Member Rating 4 out of 5 on December 13, 2004
Before the recent war, Croatia was a popular tourist destination. I didn’t know any people that had been there since the war ended, so I didn’t know how I would find the country to be. I travelled there in August 2004 for some days, just to Zagreb and some places close by.
I fell in love with Eastern Europe after I travelled in Czech Republic and Poland for the first time nearly 10 years ago. It will always be a favourite part of the world for me. Actually, I would live somewhere here if possible. Much has changed in this part of the world since the ending of Communism, but much also remains the same. For me, much of the beauty of Eastern Europe is in the simplicity of life, the friendly people, the laid-back pace of life, and the many natural beauties.
I arrived in Zagreb by train; the train station is in the lower town, Donji Grad. If you have never travelled in Eastern Europe before, Zagreb will be a rude introduction to one of the most beautiful parts of the world.
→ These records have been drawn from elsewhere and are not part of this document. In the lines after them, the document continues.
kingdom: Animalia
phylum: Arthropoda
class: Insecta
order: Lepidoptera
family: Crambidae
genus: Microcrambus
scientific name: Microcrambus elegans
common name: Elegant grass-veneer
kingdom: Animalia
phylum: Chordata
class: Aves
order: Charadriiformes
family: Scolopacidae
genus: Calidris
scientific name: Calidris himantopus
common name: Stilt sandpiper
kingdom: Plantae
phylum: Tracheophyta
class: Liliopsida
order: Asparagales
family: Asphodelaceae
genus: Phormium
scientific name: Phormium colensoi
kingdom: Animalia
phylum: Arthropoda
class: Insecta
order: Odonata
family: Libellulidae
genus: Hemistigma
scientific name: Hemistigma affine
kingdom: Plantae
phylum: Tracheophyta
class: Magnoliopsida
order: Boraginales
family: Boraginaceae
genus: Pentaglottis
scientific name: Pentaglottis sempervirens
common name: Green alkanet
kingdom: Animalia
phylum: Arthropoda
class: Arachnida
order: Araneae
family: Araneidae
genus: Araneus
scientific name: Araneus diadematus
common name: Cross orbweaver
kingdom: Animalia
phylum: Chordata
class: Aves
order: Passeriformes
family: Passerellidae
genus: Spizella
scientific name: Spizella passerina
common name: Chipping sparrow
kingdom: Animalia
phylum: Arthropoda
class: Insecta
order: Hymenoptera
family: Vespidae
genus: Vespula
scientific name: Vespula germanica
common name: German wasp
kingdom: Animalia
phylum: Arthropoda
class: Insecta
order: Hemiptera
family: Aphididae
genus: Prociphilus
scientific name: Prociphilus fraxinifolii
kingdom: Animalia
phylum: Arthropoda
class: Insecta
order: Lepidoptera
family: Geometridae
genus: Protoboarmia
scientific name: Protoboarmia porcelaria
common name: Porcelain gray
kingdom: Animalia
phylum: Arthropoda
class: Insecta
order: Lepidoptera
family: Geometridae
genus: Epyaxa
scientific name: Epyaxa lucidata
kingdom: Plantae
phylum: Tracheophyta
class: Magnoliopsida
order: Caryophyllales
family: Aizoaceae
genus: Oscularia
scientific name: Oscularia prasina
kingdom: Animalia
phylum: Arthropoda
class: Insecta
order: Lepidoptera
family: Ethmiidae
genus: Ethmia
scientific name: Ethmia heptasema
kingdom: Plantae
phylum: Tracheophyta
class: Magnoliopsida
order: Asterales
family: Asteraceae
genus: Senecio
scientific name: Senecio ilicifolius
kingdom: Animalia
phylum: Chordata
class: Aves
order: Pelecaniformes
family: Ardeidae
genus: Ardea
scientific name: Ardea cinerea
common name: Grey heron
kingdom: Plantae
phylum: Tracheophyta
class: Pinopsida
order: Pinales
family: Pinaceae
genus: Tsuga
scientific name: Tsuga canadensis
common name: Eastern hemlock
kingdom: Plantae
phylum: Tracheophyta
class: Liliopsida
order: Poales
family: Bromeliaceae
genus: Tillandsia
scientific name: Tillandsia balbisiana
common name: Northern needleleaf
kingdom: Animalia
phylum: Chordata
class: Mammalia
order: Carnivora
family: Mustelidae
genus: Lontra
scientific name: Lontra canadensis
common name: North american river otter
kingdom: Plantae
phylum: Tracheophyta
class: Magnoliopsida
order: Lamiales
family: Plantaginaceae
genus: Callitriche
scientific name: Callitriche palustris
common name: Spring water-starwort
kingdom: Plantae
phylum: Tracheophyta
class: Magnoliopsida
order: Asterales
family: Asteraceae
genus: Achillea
Zagreb is not the cleanest city I have seen. The Upper Town is cleaner than the Lower Town. In many places there is much graffiti, and you will see many beggars. People do not have so much money, and you can notice this easily. But it is a safe place to travel. People are friendly and always make an effort with foreigners.
So what did I like best? Although it was August, it was not so crowded (most tourists travel to the coast and islands for the sun at this time). Walking is really the best way to see the city, and getting lost was one of the best things I did. I extended my morning afternoon walking tour along little side streets. At one time, I found myself near a large shopping centre that I failed to find on any Zagreb map, but I don’t think I could find it again if I went looking!
Strolling around with no fixed place to go allows you to be freer, and this is when you find the special hidden places. I try always to do this when I travel, and this is always when I get a real feeling for a city or place.
I met many different people – local and foreign – and I took time to talk with them. Listening to how they find the changes in the country changes your own opinions also. Zagreb is a wonderful city that I really like and already want to return to.